Reuters reports that Armando Falcon Jr. resigned from the post in May 2005 and Stephen A. Blumenthal has been the agency’s acting director. Blumenthal was Falcon’s deputy director.
His arrival will not delay the completion of the final report on the Fannie Mae accounting scandal. Upon confirmation by the Senate, Lockhart would become director of the OFHEO, according to the Washington Post.
White House spokeswoman Erin Healy told the Washington Post, “That’s why Bush designated Lockhart as ‘acting’ – so he can get down to business and not delay the report.” The Fannie Mae report is expected for release in mid-May.
Lockhart has been serving as deputy commissioner of the Social Security Administration since 2002 and has a background in finance, pensions, and insurance. He graduated from Yale and received his MBA from Harvard. Reuters reports that Lockhart was executive director of the Pension Benefit Guaranty Corporation between 1989 and 1993.
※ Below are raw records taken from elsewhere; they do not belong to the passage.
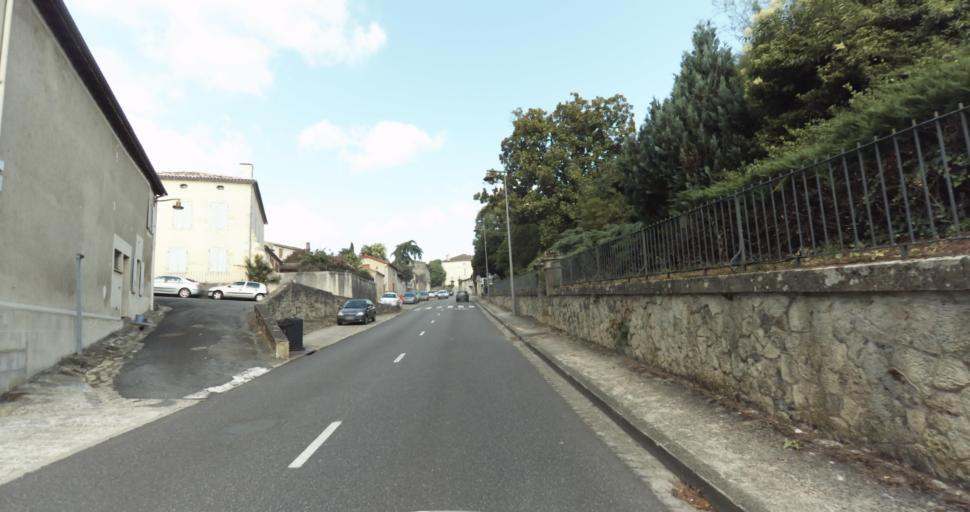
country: FR
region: Aquitaine
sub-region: Departement de la Gironde
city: Bazas
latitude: 44.4327
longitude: -0.2111
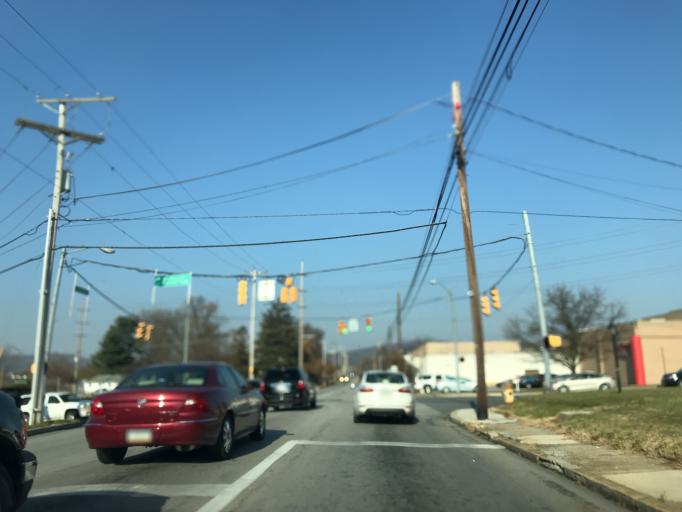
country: US
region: Pennsylvania
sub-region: York County
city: Hanover
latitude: 39.8249
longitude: -76.9727
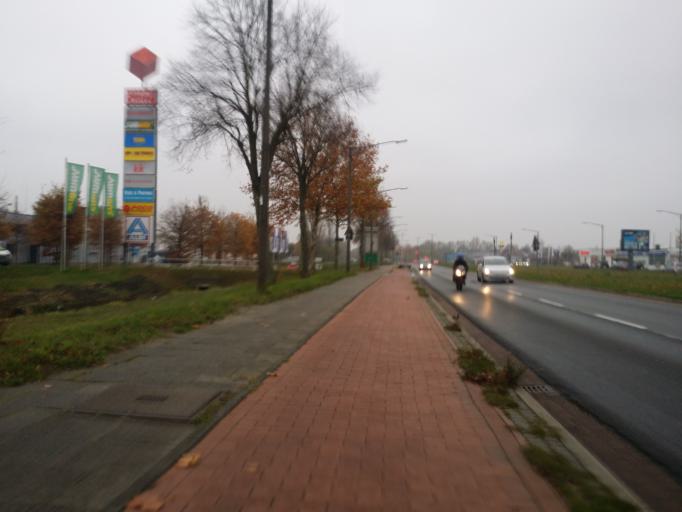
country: DE
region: Bremen
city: Bremen
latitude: 53.0488
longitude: 8.8474
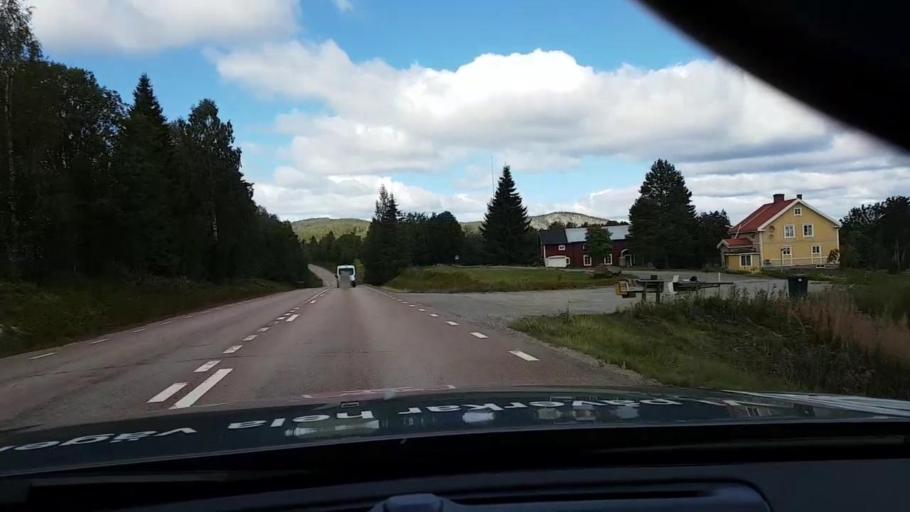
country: SE
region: Vaesternorrland
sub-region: OErnskoeldsviks Kommun
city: Bjasta
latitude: 63.3708
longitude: 18.4386
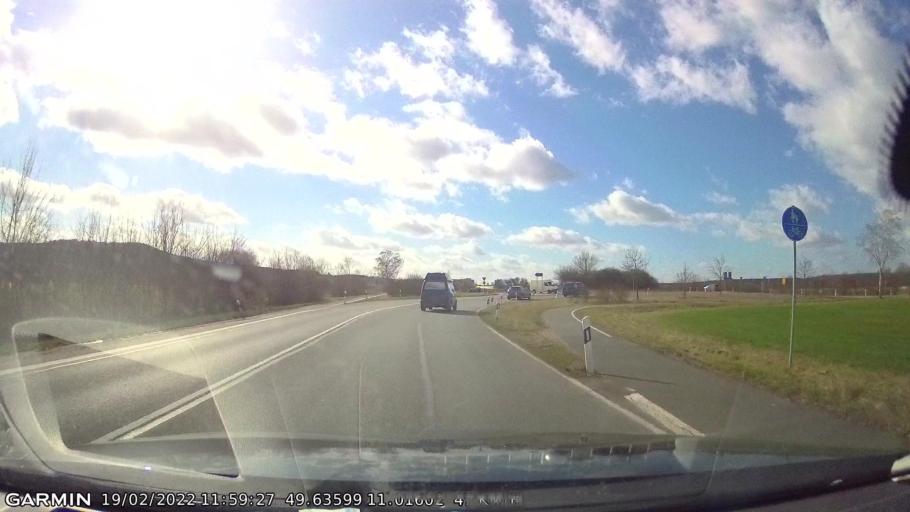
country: DE
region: Bavaria
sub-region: Regierungsbezirk Mittelfranken
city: Bubenreuth
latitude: 49.6361
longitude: 11.0176
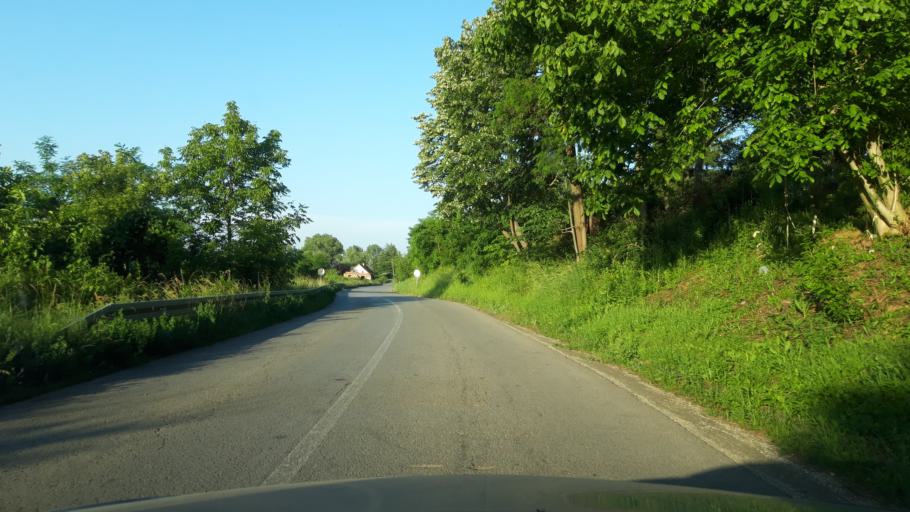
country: RS
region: Autonomna Pokrajina Vojvodina
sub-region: Juznobacki Okrug
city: Beocin
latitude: 45.2192
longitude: 19.6478
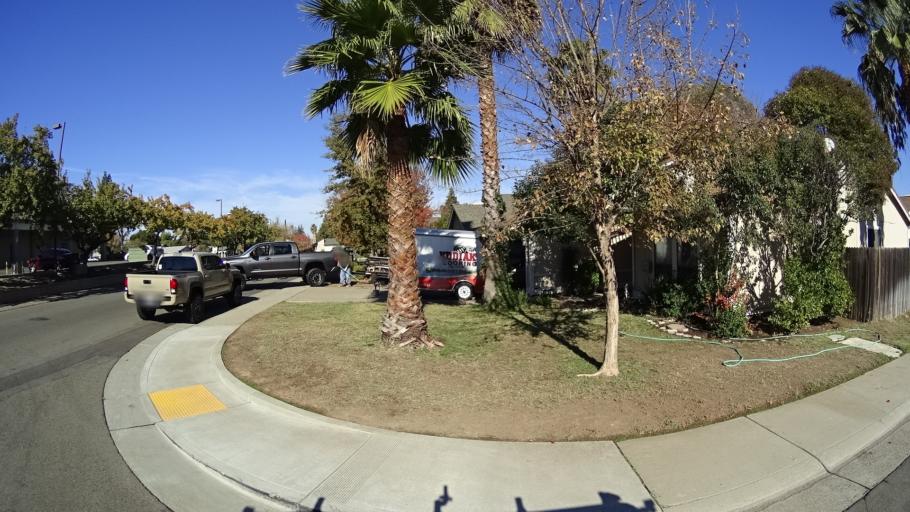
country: US
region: California
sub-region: Sacramento County
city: Antelope
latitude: 38.7093
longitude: -121.3113
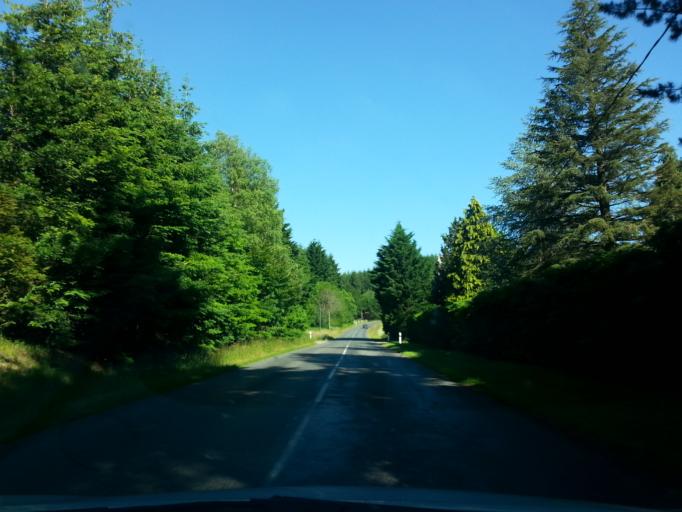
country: FR
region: Rhone-Alpes
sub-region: Departement de la Loire
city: Belmont-de-la-Loire
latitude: 46.1760
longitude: 4.4230
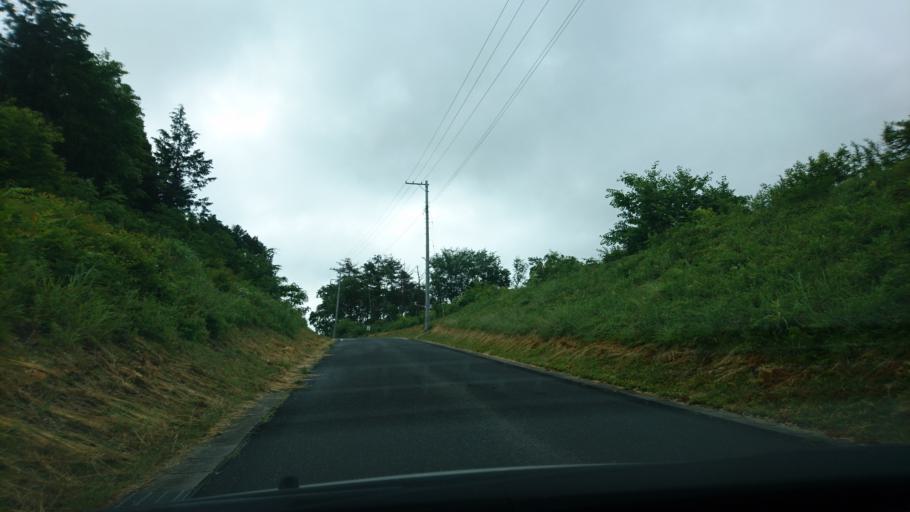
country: JP
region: Iwate
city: Ichinoseki
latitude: 38.9030
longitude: 141.1414
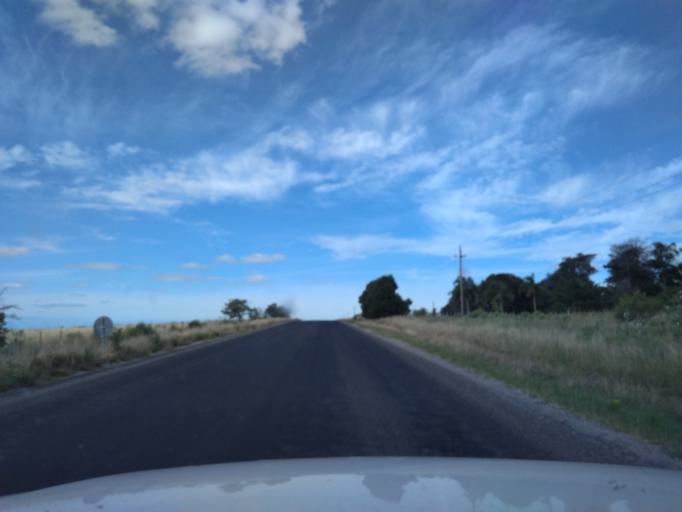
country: UY
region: Florida
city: Casupa
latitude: -34.0219
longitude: -55.8594
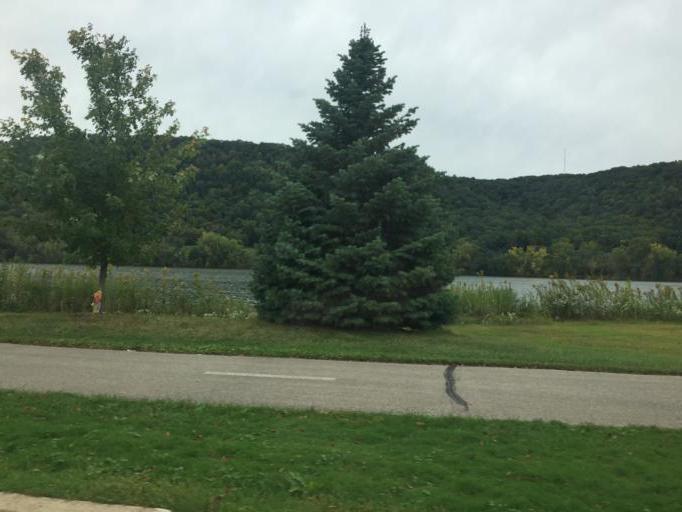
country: US
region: Minnesota
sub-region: Winona County
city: Winona
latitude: 44.0403
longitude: -91.6432
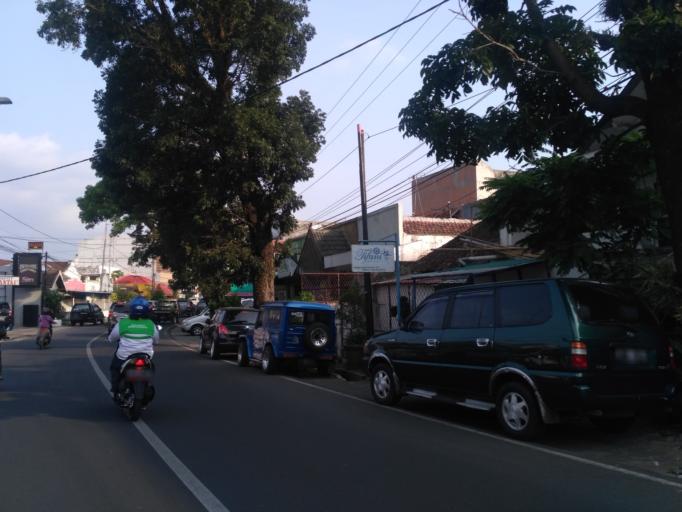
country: ID
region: East Java
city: Malang
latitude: -7.9665
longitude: 112.6287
The Senate and House are currently considering their individual versions of legislation that would increase the oversight over the two housing finance corporations. The Washington Post reports that the White House, the Federal Reserve Board, and the Congress have mutual concerns that Fannie Mae and its smaller rival, Freddie Mac, with its own accounting problems, have become too large and present an unacceptable risk to the economy and taxpayers.
The Senate version limits the number of home loans that Fannie and Mae and Freddie Mac can keep. Those concerned argue that these investments serve to increase their profits supporting the companies’ stock price, instead of facilitating the companies’ purpose to ensure plentiful mortgage funding, according to the Washington Post.